**Exercise passage**
+ + + + +

Expression analysis of ErbB4ΔIC RNA in developmentally staged mammary glands. RNA (20 μg) isolated from the number 4 inguinal mammary gland was hybridized with ³²P-labeled antisense riboprobe corresponding to the COOH-terminal 285-bp of ErbB4ΔIC, including sequences encoding the tandem Flag epitope tags, and subjected to RNase protection analysis (upper panel). Negative controls included 20 μg each of tRNA and RNA from a nontransgenic sibling at 1-d postpartum (control). A probe that hybridizes to β-actin sequences was included to control for RNA integrity and to confirm that equivalent amounts of RNA were added to each reaction (lower panel). Protected fragments corresponding to ErbB4ΔIC and β-actin are indicated.

Figure 2

Immunohistochemical detection of ErbB4ΔIC protein in the mammary gland at 12-d postpartum. Paraffin-embedded section from a 12-d-postpartum nontransgenic sibling control stained with hematoxylin/eosin (A). Sequential sections (B–D) from a 12-d-postpartum mammary gland from an ErbB4ΔIC-expressing mouse were stained with hematoxylin/eosin (B), or stained by immunohistochemistry with rabbit IgG control antibody (C) or a rabbit anti-Flag antibody (D). Expanded secretory lobuloalveoli are indicated by arrows, and condensed atypical lobuloalveoli are indicated by asterisks. Bar in C, 100 μm.

Figure 3

In situ hybridization analysis of milk protein gene expression in ErbB4ΔIC-expressing mammary glands at 12-d postpartum. Sequential sections from a 12-d-postpartum mammary gland from an ErbB4ΔIC-expressing mouse were stained with hematoxylin/eosin (A) or stained by immunohistochemistry with anti-Flag antibody (B). Additional sequential sections were analyzed by in situ hybridization with β-casein sense (C) or antisense (D) riboprobes, WAP sense (E) or antisense (F) riboprobes, or α-lactalbumin sense (G) or antisense (H) riboprobes. Expanded secretory lobuloalveoli are indicated by arrows and condensed atypical lobuloalveoli are indicated by asterisks. Bar in G, 100 μm.

Figure 4

Immunohistochem- ical detection of Stat5 protein in ErbB4ΔIC-expressing mammary glands at 12-d postpartum. High magnification photomicrographs of expanded lobuloalveoli lacking detectable ErbB4ΔIC expression (A–C) or a different region of the same section containing condensed lobuloalveoli expressing high levels of ErbB4ΔIC protein (D–F). Sections were stained with hematoxylin/eosin (A and D), or stained by immunohistochemistry with rabbit serum negative control (B and E) or rabbit anti-Stat5 (C and F). Bar in D, 30 μm.

+ + + + +

**Supplied information**
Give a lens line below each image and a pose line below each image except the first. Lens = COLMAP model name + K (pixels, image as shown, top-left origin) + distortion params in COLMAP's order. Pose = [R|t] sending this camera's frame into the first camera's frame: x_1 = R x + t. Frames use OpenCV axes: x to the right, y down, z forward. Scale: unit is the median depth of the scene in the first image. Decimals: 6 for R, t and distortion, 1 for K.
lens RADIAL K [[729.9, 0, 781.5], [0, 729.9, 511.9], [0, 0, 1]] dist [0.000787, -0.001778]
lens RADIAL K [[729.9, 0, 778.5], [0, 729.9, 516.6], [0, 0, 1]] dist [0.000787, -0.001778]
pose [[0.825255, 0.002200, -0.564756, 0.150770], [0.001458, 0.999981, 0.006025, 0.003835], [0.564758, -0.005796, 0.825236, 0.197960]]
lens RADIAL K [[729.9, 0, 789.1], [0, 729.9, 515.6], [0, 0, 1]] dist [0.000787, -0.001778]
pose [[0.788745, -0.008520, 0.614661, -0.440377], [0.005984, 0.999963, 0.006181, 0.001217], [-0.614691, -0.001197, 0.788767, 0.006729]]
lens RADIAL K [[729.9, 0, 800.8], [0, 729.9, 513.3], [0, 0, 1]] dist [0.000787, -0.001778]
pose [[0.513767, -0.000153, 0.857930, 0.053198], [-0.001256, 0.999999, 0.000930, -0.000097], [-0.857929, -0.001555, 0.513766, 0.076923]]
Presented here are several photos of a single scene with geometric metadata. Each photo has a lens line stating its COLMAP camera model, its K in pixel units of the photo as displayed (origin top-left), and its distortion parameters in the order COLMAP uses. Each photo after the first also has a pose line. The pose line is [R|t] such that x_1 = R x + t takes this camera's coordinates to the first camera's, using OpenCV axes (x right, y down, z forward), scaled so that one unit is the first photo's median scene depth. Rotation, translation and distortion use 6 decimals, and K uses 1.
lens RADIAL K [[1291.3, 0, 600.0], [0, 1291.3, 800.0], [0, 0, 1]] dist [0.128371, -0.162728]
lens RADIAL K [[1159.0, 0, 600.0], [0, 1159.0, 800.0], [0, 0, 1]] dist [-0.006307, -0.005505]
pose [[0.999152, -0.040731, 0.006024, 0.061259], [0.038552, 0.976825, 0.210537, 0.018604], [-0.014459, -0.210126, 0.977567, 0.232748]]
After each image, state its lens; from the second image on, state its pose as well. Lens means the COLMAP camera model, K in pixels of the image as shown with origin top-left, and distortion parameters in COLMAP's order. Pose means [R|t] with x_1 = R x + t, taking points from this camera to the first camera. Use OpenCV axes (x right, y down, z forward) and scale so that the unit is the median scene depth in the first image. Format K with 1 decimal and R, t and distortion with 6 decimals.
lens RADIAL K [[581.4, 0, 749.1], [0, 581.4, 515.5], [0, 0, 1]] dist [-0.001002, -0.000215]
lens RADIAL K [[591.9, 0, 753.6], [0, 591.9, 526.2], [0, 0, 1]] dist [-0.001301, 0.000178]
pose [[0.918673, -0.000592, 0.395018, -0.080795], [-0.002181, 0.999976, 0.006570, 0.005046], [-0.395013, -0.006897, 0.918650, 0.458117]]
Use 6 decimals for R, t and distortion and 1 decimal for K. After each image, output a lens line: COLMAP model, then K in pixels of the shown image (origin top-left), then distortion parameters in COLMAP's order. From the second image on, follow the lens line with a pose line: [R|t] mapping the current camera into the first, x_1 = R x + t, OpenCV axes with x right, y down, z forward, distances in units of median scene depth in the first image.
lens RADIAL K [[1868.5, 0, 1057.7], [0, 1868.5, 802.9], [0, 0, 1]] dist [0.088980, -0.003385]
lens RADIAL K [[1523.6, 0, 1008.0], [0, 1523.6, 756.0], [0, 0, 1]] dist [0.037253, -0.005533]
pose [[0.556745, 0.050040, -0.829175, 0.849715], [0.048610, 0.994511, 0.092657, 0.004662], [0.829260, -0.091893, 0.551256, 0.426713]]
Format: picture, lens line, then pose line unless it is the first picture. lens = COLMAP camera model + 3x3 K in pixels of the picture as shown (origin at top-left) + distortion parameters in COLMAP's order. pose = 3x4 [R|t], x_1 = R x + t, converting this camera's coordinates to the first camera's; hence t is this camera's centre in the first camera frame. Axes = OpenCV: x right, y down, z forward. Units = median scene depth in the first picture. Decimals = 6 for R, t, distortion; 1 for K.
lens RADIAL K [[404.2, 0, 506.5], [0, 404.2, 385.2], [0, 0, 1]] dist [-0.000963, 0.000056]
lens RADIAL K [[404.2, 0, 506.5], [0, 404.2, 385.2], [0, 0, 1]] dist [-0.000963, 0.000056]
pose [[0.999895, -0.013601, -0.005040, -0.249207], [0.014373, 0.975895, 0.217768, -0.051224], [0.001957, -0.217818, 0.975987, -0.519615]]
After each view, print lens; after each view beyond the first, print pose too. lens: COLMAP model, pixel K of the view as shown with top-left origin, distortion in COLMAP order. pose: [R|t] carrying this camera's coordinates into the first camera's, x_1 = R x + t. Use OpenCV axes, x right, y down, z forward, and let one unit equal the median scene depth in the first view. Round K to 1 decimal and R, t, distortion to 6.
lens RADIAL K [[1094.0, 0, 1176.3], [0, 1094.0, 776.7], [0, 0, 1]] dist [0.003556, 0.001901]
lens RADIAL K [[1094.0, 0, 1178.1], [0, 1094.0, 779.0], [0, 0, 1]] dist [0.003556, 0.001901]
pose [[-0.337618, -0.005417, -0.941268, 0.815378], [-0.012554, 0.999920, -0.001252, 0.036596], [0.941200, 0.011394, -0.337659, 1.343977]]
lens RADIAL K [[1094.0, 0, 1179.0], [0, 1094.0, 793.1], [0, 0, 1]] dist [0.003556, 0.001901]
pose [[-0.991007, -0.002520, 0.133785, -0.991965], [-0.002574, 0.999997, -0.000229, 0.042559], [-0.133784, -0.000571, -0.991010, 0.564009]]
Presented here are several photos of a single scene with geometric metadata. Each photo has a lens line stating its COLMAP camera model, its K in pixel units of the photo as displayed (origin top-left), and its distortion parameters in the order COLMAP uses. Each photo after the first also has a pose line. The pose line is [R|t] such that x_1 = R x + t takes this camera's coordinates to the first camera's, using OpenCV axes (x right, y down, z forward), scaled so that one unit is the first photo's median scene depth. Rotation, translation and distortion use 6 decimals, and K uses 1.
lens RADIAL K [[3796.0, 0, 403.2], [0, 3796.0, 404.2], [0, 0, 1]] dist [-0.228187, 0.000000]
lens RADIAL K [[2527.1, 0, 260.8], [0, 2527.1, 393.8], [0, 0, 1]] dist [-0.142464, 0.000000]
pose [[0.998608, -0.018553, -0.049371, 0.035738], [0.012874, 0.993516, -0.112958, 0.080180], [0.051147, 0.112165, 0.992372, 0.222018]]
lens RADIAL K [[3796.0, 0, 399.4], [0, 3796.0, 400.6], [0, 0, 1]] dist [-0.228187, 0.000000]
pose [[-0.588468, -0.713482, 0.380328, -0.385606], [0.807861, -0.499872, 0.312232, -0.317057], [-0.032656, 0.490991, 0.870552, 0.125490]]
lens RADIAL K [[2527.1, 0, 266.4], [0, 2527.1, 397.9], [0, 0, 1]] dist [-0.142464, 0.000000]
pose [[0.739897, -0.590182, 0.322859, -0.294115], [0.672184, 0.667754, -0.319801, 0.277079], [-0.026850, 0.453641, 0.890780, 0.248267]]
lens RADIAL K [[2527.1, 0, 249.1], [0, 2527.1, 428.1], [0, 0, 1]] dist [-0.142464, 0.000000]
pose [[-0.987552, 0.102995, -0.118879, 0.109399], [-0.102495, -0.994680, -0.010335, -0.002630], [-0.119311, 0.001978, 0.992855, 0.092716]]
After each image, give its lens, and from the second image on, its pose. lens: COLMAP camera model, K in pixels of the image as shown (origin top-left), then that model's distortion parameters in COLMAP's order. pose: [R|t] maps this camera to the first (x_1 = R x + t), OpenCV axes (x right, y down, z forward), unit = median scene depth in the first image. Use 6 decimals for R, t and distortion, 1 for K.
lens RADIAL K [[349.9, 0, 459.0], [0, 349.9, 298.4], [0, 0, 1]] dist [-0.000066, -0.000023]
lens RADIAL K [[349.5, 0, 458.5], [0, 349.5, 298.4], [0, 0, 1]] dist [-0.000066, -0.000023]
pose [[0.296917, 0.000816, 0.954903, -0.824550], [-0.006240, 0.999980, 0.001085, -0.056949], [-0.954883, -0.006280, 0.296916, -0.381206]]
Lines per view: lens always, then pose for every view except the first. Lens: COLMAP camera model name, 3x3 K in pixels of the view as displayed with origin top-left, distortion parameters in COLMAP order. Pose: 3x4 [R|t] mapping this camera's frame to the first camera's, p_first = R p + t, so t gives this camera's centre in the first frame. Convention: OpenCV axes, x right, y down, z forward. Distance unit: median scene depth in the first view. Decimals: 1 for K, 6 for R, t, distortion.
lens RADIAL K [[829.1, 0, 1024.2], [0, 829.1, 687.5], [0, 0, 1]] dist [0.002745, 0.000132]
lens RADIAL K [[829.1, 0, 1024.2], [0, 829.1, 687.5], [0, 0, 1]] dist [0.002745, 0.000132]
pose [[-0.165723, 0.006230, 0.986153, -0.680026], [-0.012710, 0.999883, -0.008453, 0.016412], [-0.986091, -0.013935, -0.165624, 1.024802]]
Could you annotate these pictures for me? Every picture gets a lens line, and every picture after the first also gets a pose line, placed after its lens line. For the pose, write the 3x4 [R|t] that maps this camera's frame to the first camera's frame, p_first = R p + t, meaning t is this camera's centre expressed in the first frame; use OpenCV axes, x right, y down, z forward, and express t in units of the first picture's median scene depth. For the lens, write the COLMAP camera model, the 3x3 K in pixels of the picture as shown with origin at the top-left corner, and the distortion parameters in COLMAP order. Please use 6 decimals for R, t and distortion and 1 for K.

+ + + + +

**Check your understanding**
[a] Duplicate part of the mammary gland figure legends, beginning at the words "In situ hybridization analysis" and stopping after "in G, 100 μm.".
[b] Pick up the mammary gland figure legends after their final sentence and carry them further.
The rows come from a source unrelated to the mammary gland figure legends.

**Task responses**
[a]
In situ hybridization analysis of milk protein gene expression in ErbB4ΔIC-expressing mammary glands at 12-d postpartum. Sequential sections from a 12-d-postpartum mammary gland from an ErbB4ΔIC-expressing mouse were stained with hematoxylin/eosin (A) or stained by immunohistochemistry with anti-Flag antibody (B). Additional sequential sections were analyzed by in situ hybridization with β-casein sense (C) or antisense (D) riboprobes, WAP sense (E) or antisense (F) riboprobes, or α-lactalbumin sense (G) or antisense (H) riboprobes. Expanded secretory lobuloalveoli are indicated by arrows and condensed atypical lobuloalveoli are indicated by asterisks. Bar in G, 100 μm.

[b]
Figure 6

Coexpression of ErbB4 and Stat5a. 293T cells were transfected with various combinations of ErbB4 and Stat5 expression vectors and lysates of transfected cells were prepared 48 h posttransfection, as described in Materials and Methods. Immunoprecipitations were performed using ErbB4-specific (A–D) or Stat5-specific (E–H) antibodies. Immunoprecipitates were resolved by SDS-PAGE and the 7.5% acrylamide resolving gel was transferred to nitrocellulose. Western blot analysis was performed using antibodies to detect tyrosine phosphorylated proteins (A and E), ErbB4 (B and F), phospho-Stat5 (C and G), or Stat5 (D and H). Stat5 mutants were Stat5/R618V, a point mutation which ablates SH2 function, and Stat5/Y694F, which eliminates the regulatory Y694. Transfections were with empty vectors (lanes 1 and 7), ErbB4 alone (lanes 2 and 8), Stat5a alone (lanes 3 and 9), ErbB4 + Stat5a (lanes 4 and 10), ErbB4 + Stat5/R618V (lanes 5 and 11), and ErbB4 + Stat5/Y694F (lanes 6 and 12). Closed circles in A and E indicate the position of ErbB4 at ∼190 kD; open circles in D, E, and H indicate the position of Stat5a at ∼95 kD.

Figure 5

Immunohistochem- ical detection of Stat5 phosphorylated at Y694 in ErbB4ΔIC-expressing mammary glands at 12-d postpartum. High magnification representations of expanded lobuloalveoli lacking detectable ErbB4ΔIC expression (A–C) or a different region of the same section containing condensed lobuloalveoli expressing high levels of ErbB4ΔIC protein (D–F). Sections were stained with hematoxylin/eosin (A and D), or stained by immunohistochemistry with antiphospho-Stat5 antibody preadsorbed with peptide immunogen and counterstained with methyl green (B and E), or phospho-Stat5 antibody without counterstain (C and F). Bar in D, 30 μm.